Early on in her career, Susan felt these effects when she was making film, which can be one of the most stimulating of the arts—music, visuals, language and story all at once. “I watched insane stuff,” she says, “but now I don’t want to deal with the consequences of that. It even happened in my own films. But I would never play with that kind of fire again. Whenever my early work is shown, I just step out of my body, because I can go back there.”
This sensitivity has also begun to transform the work, as she has begun making choices for other sensitives in the world. “It’s why I stopped making things to be worn,” she says. “Back then, I didn’t understand the implications of putting my clothing on people.”
This kind of awareness also goes beyond the physical plane. Since her near-death experience two decades ago, Susan’s spirituality has grown deeper and more complex. Like many artists before her, she is a channeler, and for her, the spirits that direct her come from the Pleiades, an open star cluster 444 light years away, part of the Taurus constellation. She feels a relationship to this place, and considers it her true home. She seems to make no distinction between heavenly and extraterrestrial beings. For her, this wild ride of being a human being is temporary and life is the experience of flying through states that she calls dimensions.
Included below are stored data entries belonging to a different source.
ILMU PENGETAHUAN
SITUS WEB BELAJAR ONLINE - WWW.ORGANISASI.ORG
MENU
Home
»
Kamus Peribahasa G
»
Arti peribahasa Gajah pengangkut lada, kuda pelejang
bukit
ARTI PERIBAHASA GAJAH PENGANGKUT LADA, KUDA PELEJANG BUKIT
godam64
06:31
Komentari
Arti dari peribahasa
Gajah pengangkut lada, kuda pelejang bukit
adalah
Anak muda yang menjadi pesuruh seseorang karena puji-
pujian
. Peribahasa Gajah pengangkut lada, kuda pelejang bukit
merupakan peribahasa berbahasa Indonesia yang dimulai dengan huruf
“We are going into the fifth dimension,” she says. “Those of us who are meditating are abolishing the dark forces, including the government. This chaos around us is created on purpose to put us into fear. We have the ability to heal ourselves. Fear is our only obstacle.”
Susan’s work is a testament to her stance against fear: continuously exploring new forms and embracing change. Recently, at fifty-one, she has joined a modeling agency, a new career for her. Modeling is an activity she’s done in casual ways for years, but will now do professionally. This is the next art to enter into the Cianciolo system: a form that favors being rather than doing.
As Susan told me about the book for which I would be writing this essay, she said, “I wonder if this is going to be my last project ever.” Her tone was calm and gentle, as if she were asking herself a question that had just occurred to her. It’s certainly a reasonable consideration, and one that many artists debate repeatedly. But after a moment of consideration, Susan laughed at the idea. Of course, one day, she may indeed decide that she has released her final exhibition or clothing line or book, but her true project is the unending art of expansion.
This essay was published on the occasion of Susan Cianciolo’s exhibition, PRAYER ROOM, HEALING STAtion at Lumber Room in Portland, Oregon.